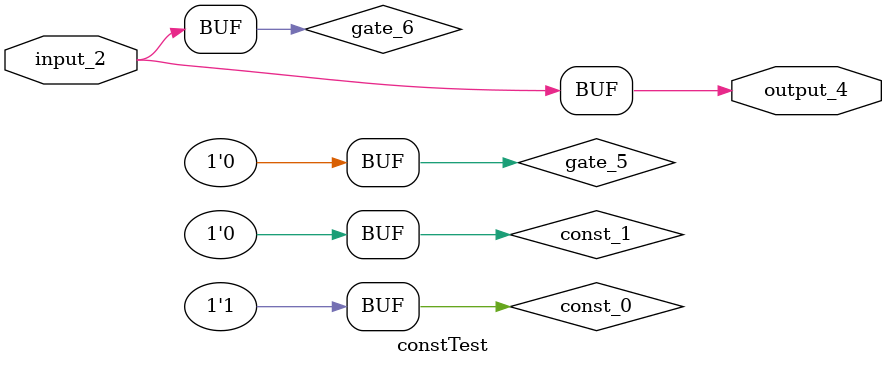
<source format=v>

module constTest(
	input_2, 
	output_4
);
	// Writing inputs
	input input_2;
	// Writing outputs
	output output_4;
	// Writing gates for main graph
	wire gate_3, gate_5, gate_6;
	// Writing consts
	wire const_0, const_1;
	assign const_0 = 1'b1;
	assign const_1 = 1'b0;

	assign gate_3 = ~ ( const_0 & input_2 );
	assign gate_5 = const_1;
	assign gate_6 = ~ ( gate_5 ^ gate_3 );

	assign output_4 = gate_6;
endmodule

</source>
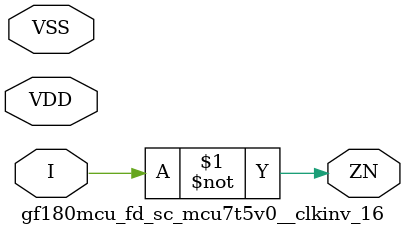
<source format=v>

module gf180mcu_fd_sc_mcu7t5v0__clkinv_16( I, ZN, VDD, VSS );
input I;
inout VDD, VSS;
output ZN;

	not MGM_BG_0( ZN, I );

endmodule

</source>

■ ■ ■ ■ ■ ■ ■

◆ WHAT THIS TASK INVOLVES: Pictures are to be left out; everything else in the records gets retyped exactly.

◆ RESULT:
<source format=v>

module constTest(
	input_2, 
	output_4
);
	// Writing inputs
	input input_2;
	// Writing outputs
	output output_4;
	// Writing gates for main graph
	wire gate_3, gate_5, gate_6;
	// Writing consts
	wire const_0, const_1;
	assign const_0 = 1'b1;
	assign const_1 = 1'b0;

	assign gate_3 = ~ ( const_0 & input_2 );
	assign gate_5 = const_1;
	assign gate_6 = ~ ( gate_5 ^ gate_3 );

	assign output_4 = gate_6;
endmodule

</source>
<source format=v>

module gf180mcu_fd_sc_mcu7t5v0__clkinv_16( I, ZN, VDD, VSS );
input I;
inout VDD, VSS;
output ZN;

	not MGM_BG_0( ZN, I );

endmodule

</source>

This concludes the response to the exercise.